Hacker News new | ask | show | jobs
by eldavido 1043 days ago
I think we're going to see a lot of this. I worked in self-driving and the stuff always 95% worked. Never 100.

This is useful in some ways. Thinking about situations like pre-release software testing, there are exploratory test cases that are simply too numerous to ever have a human perform economically. A lot of AI is going to do this kind of very low-valued grunt work where it doesn't matter if it's 90% or 99% correct, it's the fact that it can get done at all. A lot of this work is "additive" in the sense that, it's just too expensive to do today (with a human).

The work product of these systems is best seen as a "rough draft" or "suggestion". It's a first cut, not the last word.

On the other hand, a lot (most?) of the meat-and-potatoes coding done today, is situations where things have to WORK. Stuff where correctness absolutely matters--billing/money/settlement (calculating tax, handling returns, moving money between accounts), a lot of OS code for things like memory management / locking / resource management, drug dosing, reservation management, etc.

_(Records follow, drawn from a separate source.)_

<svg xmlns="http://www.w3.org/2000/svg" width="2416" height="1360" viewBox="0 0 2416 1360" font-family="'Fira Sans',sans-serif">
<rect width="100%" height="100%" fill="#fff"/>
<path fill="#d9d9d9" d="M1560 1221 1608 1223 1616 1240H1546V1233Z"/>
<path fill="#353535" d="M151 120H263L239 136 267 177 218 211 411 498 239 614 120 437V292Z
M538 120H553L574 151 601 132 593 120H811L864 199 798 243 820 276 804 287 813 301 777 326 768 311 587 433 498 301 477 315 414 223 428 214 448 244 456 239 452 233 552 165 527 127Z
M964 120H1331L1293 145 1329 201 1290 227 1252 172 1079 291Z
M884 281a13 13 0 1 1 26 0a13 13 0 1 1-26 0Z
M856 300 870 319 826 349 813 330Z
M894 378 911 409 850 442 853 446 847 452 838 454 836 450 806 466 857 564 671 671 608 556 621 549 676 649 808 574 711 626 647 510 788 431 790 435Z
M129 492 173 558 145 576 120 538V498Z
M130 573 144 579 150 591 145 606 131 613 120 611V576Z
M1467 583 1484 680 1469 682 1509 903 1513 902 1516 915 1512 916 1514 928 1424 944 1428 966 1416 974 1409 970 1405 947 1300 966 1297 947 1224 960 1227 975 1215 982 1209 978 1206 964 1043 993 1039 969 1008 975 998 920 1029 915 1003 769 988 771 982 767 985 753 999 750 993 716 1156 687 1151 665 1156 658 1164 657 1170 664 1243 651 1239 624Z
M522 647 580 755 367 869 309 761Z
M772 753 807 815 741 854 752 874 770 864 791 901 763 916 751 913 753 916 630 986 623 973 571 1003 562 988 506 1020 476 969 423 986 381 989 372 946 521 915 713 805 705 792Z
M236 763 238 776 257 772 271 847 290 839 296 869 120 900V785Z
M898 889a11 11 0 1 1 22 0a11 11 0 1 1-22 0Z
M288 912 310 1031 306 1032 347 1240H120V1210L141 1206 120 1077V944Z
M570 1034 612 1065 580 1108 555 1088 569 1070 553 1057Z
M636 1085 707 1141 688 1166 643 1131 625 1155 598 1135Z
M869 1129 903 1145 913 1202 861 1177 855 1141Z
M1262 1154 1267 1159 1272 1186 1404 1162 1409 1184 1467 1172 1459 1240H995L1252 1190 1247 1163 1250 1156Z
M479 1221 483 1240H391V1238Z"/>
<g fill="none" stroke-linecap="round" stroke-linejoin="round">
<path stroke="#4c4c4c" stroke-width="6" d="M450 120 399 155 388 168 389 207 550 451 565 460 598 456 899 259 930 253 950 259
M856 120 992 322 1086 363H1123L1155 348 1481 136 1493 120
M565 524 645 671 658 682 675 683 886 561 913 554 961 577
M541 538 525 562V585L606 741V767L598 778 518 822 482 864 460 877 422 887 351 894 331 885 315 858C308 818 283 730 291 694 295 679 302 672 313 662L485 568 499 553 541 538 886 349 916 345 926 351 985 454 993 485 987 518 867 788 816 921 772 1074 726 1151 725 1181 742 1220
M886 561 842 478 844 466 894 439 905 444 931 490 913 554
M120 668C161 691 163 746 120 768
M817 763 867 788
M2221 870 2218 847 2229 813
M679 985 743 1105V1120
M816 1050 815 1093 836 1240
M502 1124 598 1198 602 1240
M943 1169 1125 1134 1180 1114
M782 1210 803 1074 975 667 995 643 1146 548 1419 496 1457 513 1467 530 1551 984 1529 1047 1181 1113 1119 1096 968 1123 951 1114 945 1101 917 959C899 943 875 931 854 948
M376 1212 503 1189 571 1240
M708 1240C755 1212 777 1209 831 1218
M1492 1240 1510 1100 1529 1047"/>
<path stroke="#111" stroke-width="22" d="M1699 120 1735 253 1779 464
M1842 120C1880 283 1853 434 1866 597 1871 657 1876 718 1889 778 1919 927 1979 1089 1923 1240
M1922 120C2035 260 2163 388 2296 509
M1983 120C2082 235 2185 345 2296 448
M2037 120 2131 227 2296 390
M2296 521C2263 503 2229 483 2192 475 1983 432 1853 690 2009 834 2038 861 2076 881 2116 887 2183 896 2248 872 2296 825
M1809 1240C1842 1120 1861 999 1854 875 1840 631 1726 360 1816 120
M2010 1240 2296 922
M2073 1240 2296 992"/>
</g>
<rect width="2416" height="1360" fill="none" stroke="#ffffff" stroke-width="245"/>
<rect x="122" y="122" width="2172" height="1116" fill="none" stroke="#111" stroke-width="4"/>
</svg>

Granted, this stuff is a lot more complex and nuanced than the code of an average CRUD app, but then, I also don't spend my days implementing bcrypt, quicksort, or self-synchronizing Unicode parsing. We have libraries for that. The question is whether we're better off relying on agents to write a bunch of grunty code, or come up with better top-level organization / code structures, that doing it "by hand" is the better approach.

I'm actually optimistic that we can do better code-wise. But I'd love to see how things develop. Maybe we wouldn't need AI if we just had better programming languages.

1 comments

I think for teams that want to move fast in a non-critical environment (health, finance etc.) something that works 90% of the time is fine. Getting to 95% takes twice the amount of time but does not provide twice the value. When the 5% difference becomes the difference maker we can fix it later.

Further, we're adding better test systems to Sweep. For now, you can just comment to get Sweep to cover the edge cases and write tests. Happy to take any other feedback.

Sorry but unless the core business is making statistical predictions, then you're wrong. Other industries (like health and finance) still need robust applications with like 99.99% uptime.